The book cover describes Mlodinow as a first-rate popularizer and screenwriter of several episodes of Star Trek, and this is evident from the magnificent illustrations, which seem designed for a children’s encyclopedia of yesteryear, colorful and fascinating, but explaining precisely nothing about the complex physical-mathematical-cosmological theorems they should be illustrating. Perhaps it wasn’t the best idea to entrust the fate of philosophy to people with pointy ears.
The book opens with the peremptory statement that philosophy now has nothing more to say and that only physics can tell us (i) how to understand the world we live in, (ii) what the nature of reality is, (iii) whether the universe has need of a creator, (iv) why there is something instead of nothing, (v) why we exist, and (vi) why this particular set of laws exists and not another. As we can see, these are standard philosophical questions, and the book shows how physics can respond in some way to the last four, which seem the most philosophical of all.
To attempt to answer the last four questions, answers are required for the first two questions—in other words, what does it mean that something is real, and do we know the world exactly as it is? When they are taught philosophy, Italian schoolchildren start off with questions such as: Do we learn by adjusting the mind to the thing? Is there something outside us? Or are we the kind of beings envisaged by Berkeley, or, as Putnam says, brains in a vat?
The answers that this book offers are essentially philosophical, and if it weren’t for those philosophical answers, then not even physics could say why it knows and what it knows. Indeed, the authors talk about a “model-dependent realism”—that is, they assume that “there is no picture- or theory-independent concept of reality.” And so “different theories can describe the same phenomenon in a satisfactory way through disparate conceptual structures,” and all we can perceive, know, and say about reality depends on the interaction between our models and that something which exists outside, but which we know only thanks to the form of our perceptual organs and our brains.
More wary readers might recognize the ghost of Kant, but certainly the two authors are proposing what is known in philosophy as holism, which some philosophers call internal realism and others constructivism.
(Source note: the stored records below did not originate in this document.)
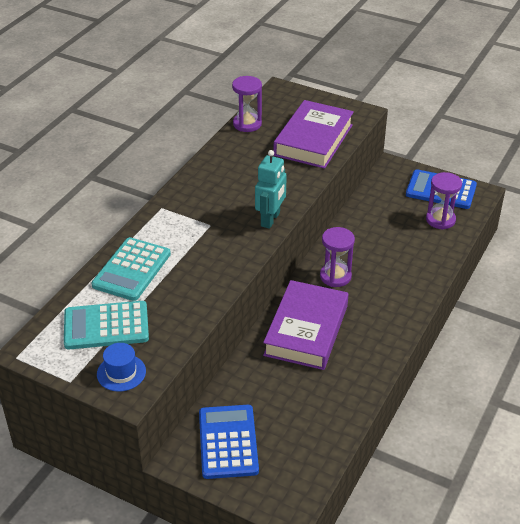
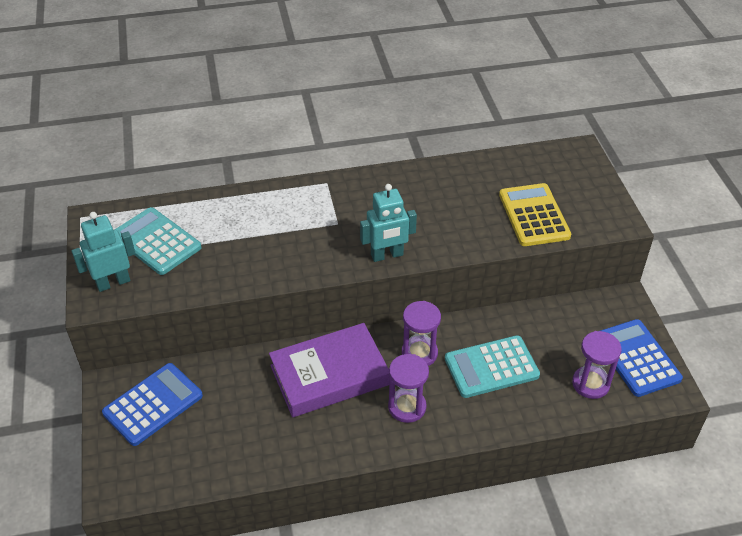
camera: 50 degrees right, 5 degrees up
(121, 373) = (113, 282): blue hat -> turquoise robot
(132, 269) = (234, 214): turquoise calculator -> turquoise calculator (491, 367)
(247, 124) = (501, 161): purple hourglass -> purple hourglass (407, 407)
(313, 140) = (534, 215): purple book -> yellow calculator

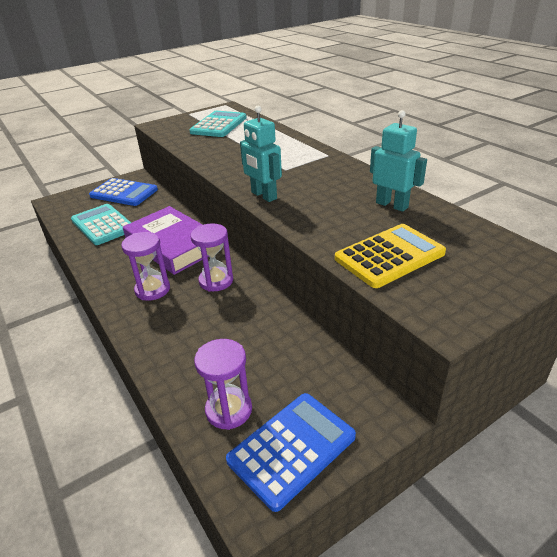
camera: 70 degrees right, 10 degrees down
(113, 282) = (175, 125): turquoise robot -> turquoise robot (392, 205)
(491, 367) = (219, 327): turquoise calculator -> turquoise calculator (103, 225)

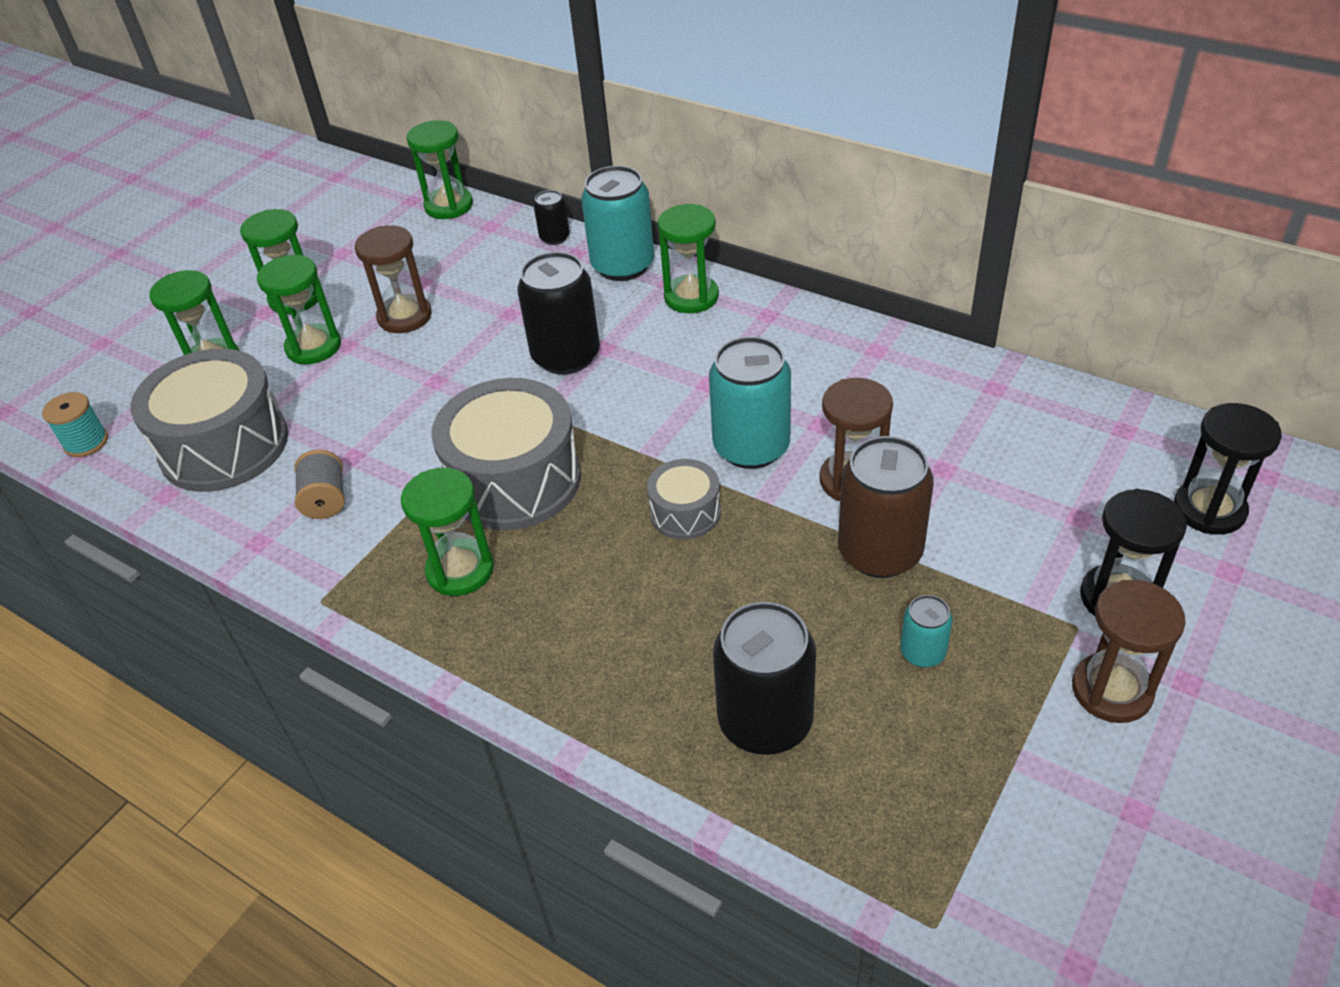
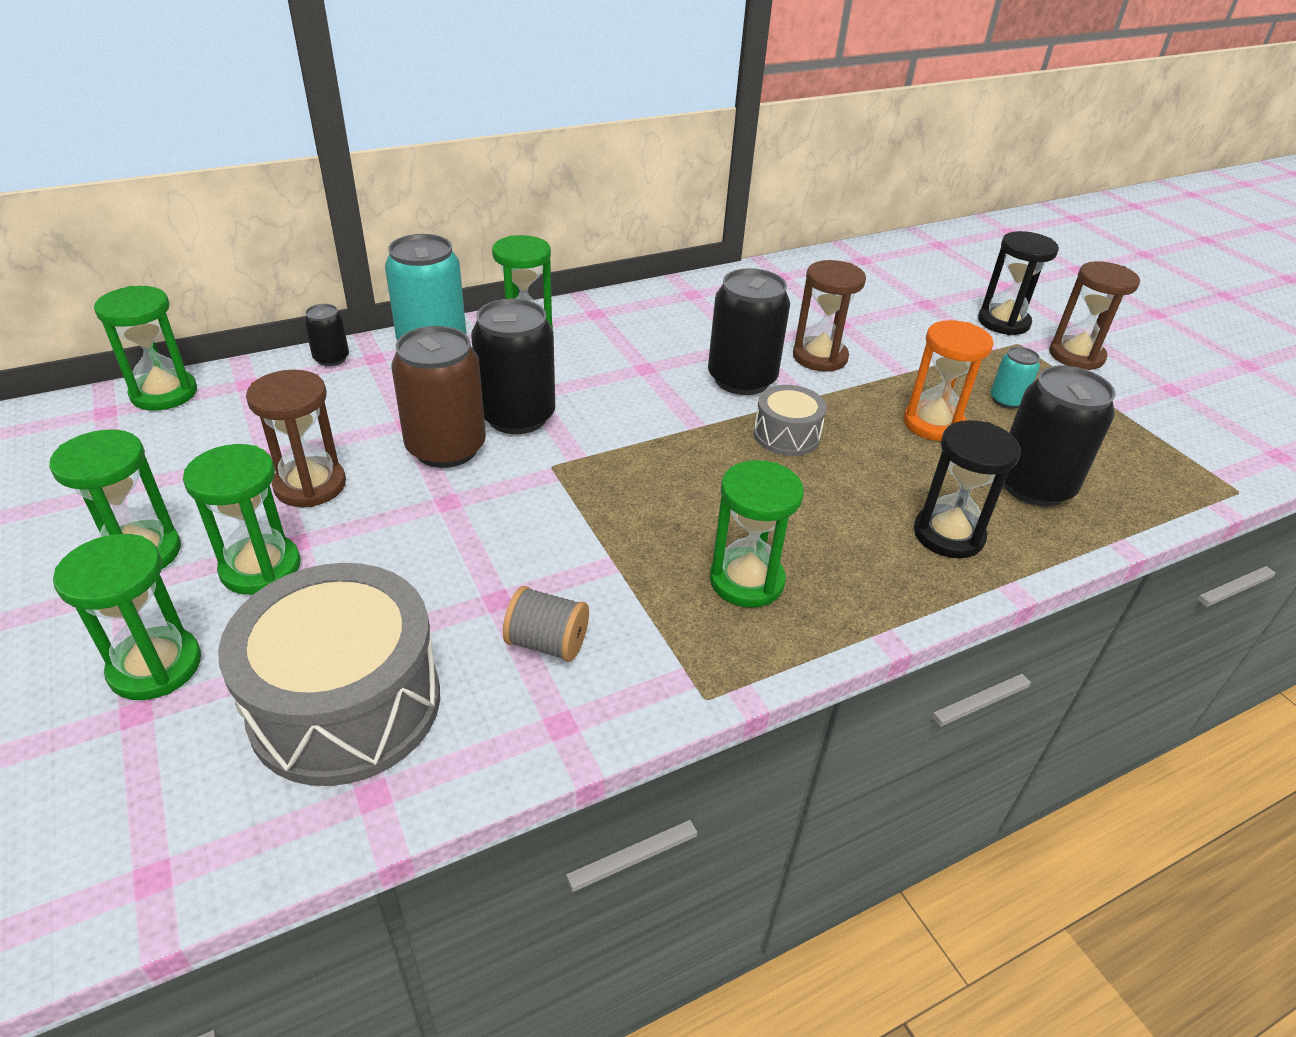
camera: 65 degrees left, 5 degrees down
(86, 442) = (140, 865): turquoise spool -> none
(514, 480) = (655, 505): grey drum -> none
(751, 447) = (742, 379): turquoise can -> black can
(809, 607) = (933, 424): none -> orange hourglass
(880, 552) = (901, 376): brown can -> brown can (446, 448)
(1209, 509) = (952, 269): black hourglass -> black hourglass (948, 535)

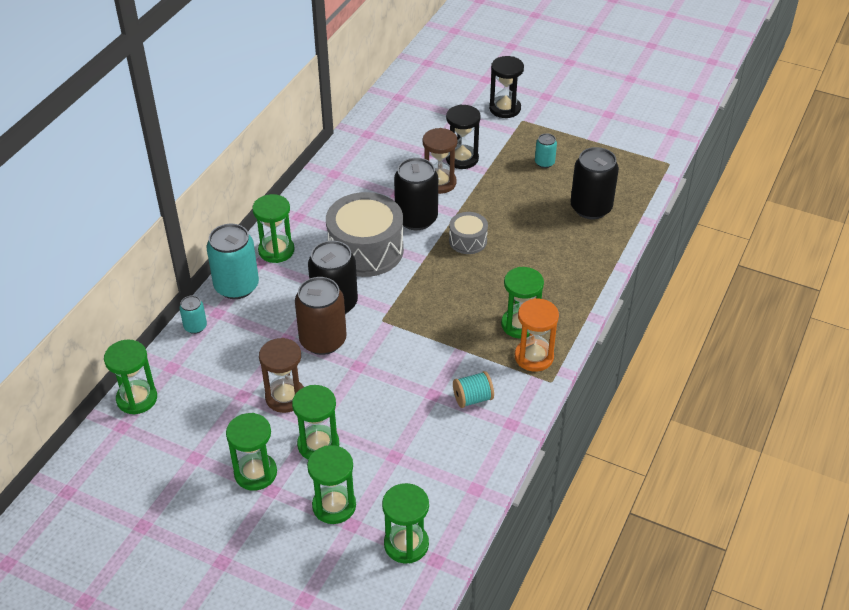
camera: 35 degrees left, 5 degrees up
(153, 808) = (406, 544): none -> green hourglass
(331, 358) = (195, 326): black can -> turquoise can
(346, 704) = (426, 469): grey drum -> grey drum (365, 250)
(547, 643) = (472, 398): grey spool -> turquoise spool
(933, 424) = (524, 196): orange hourglass -> orange hourglass (534, 357)
(948, 535) = (577, 254): black hourglass -> black hourglass (462, 159)
(1076, 356) = (554, 114): brown hourglass -> none

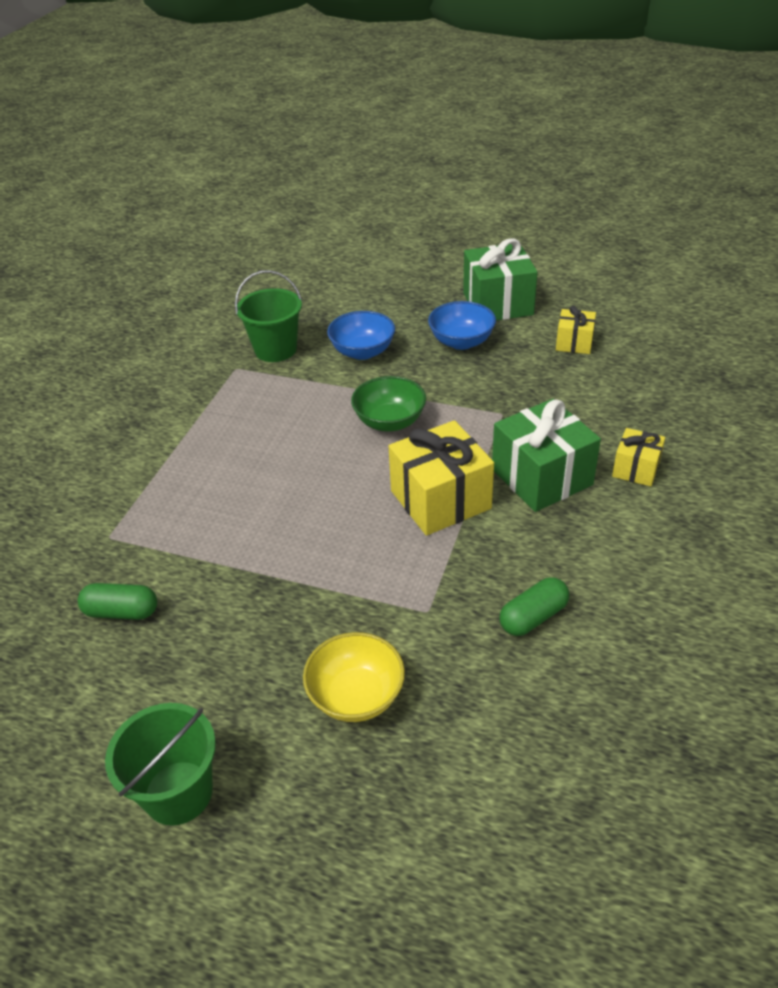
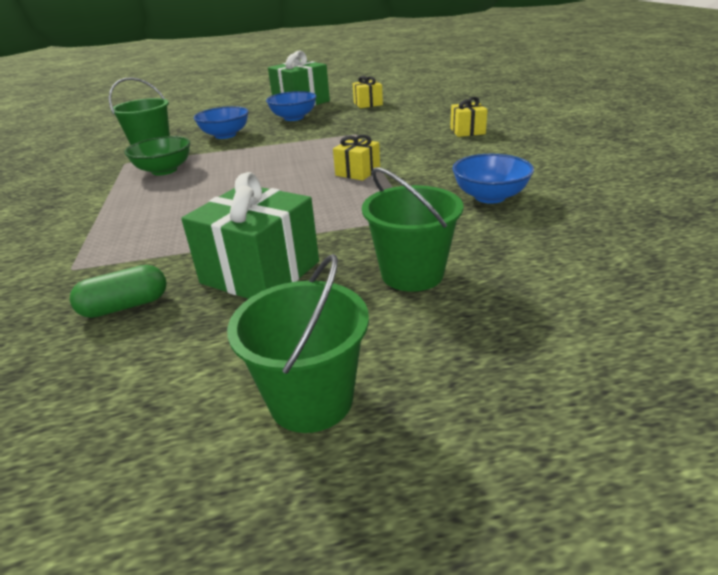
camera: 30 degrees left, 10 degrees down
(356, 696) = (412, 274): yellow bowl -> green bucket
(389, 422) = (279, 154): green bowl -> green bowl (164, 170)
(440, 500) = (358, 172): yellow gift -> yellow gift, size x0.54
(533, 617) = (490, 197): green capsule -> blue bowl
(541, 477) = (414, 147): green gift -> green gift (260, 272)

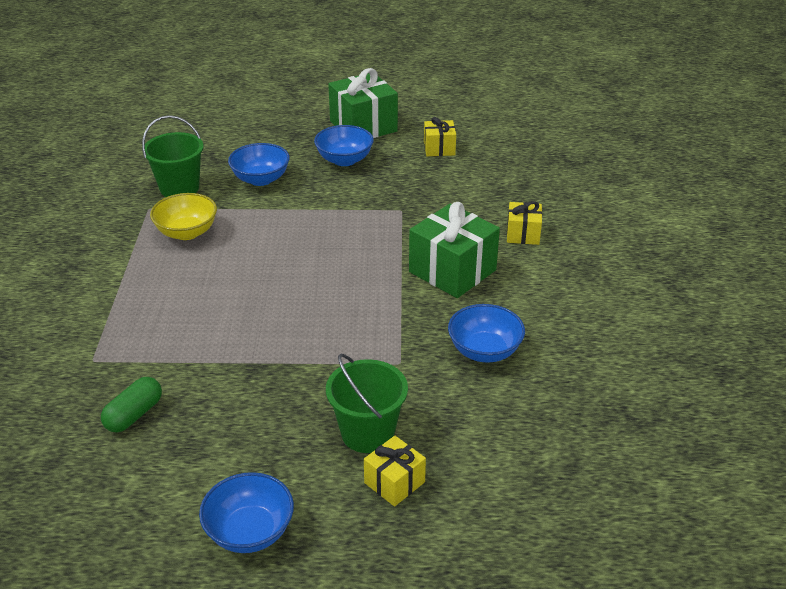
camera: 10 degrees right, 5 degrees up
(125, 306) = (134, 415): green capsule -> green capsule turned 45 degrees counterclockwise
(164, 170) = (187, 232): green bowl -> yellow bowl
(260, 272) = (246, 402): green gift -> green gift (452, 271)
(311, 399) = (250, 532): green bucket -> blue bowl
(358, 172) = (376, 281): yellow gift -> yellow gift (394, 482)

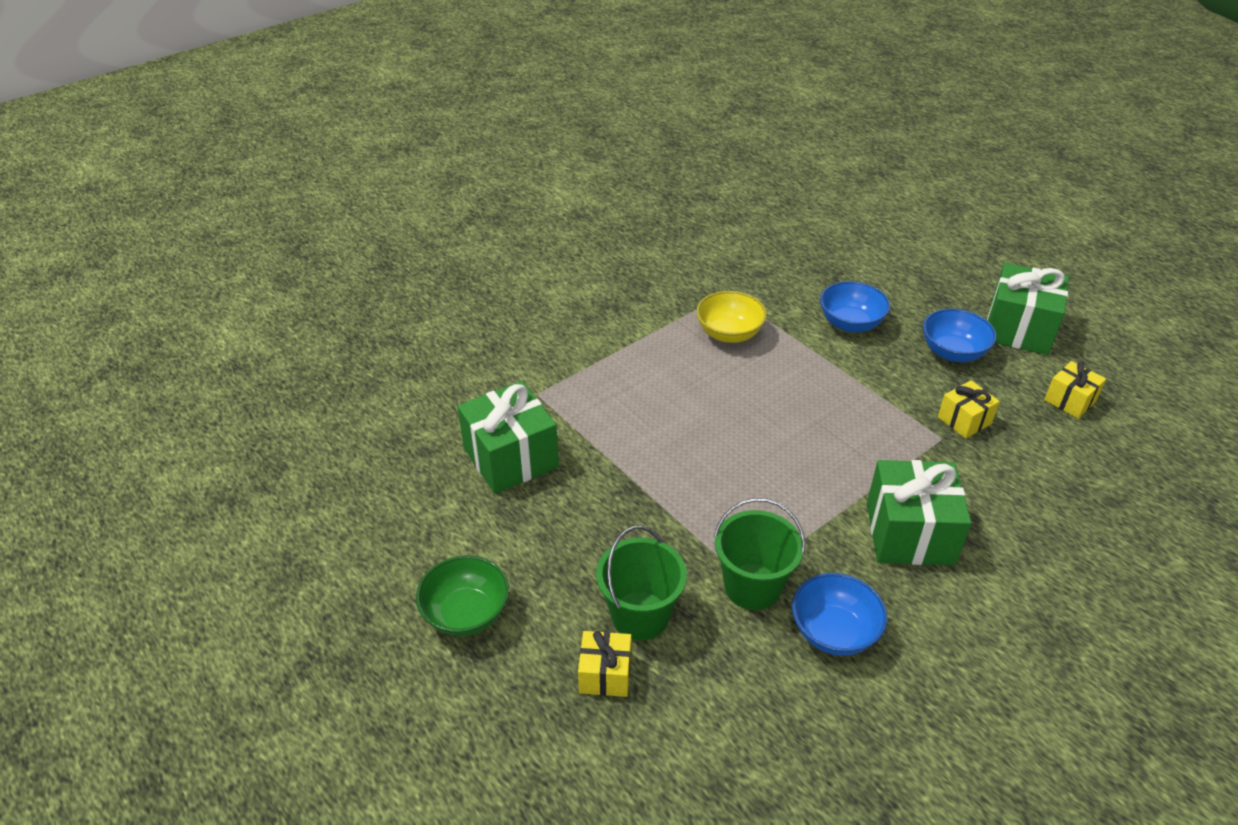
camera: 50 degrees right, 5 degrees up
(134, 415) = (510, 458): green capsule -> green gift
(179, 188) = (773, 289): green bucket -> green bucket (752, 586)
(250, 532) = (466, 613): blue bowl -> green bowl
(523, 234) = (1037, 551): yellow gift -> yellow gift (964, 420)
As we can see, this book is not about physical discoveries but about philosophical notions that support and justify the physicist’s research—and competent physicists cannot avoid asking questions about the philosophical foundations of their own methods. This is something we already knew, just as we already knew something about the extraordinary revelation, thanks to Mlodinow and the Star Trek crew, that “in ancient times people instinctively attributed violent acts of nature to an Olympus of spiteful and malicious gods.” By heavens and by Jove!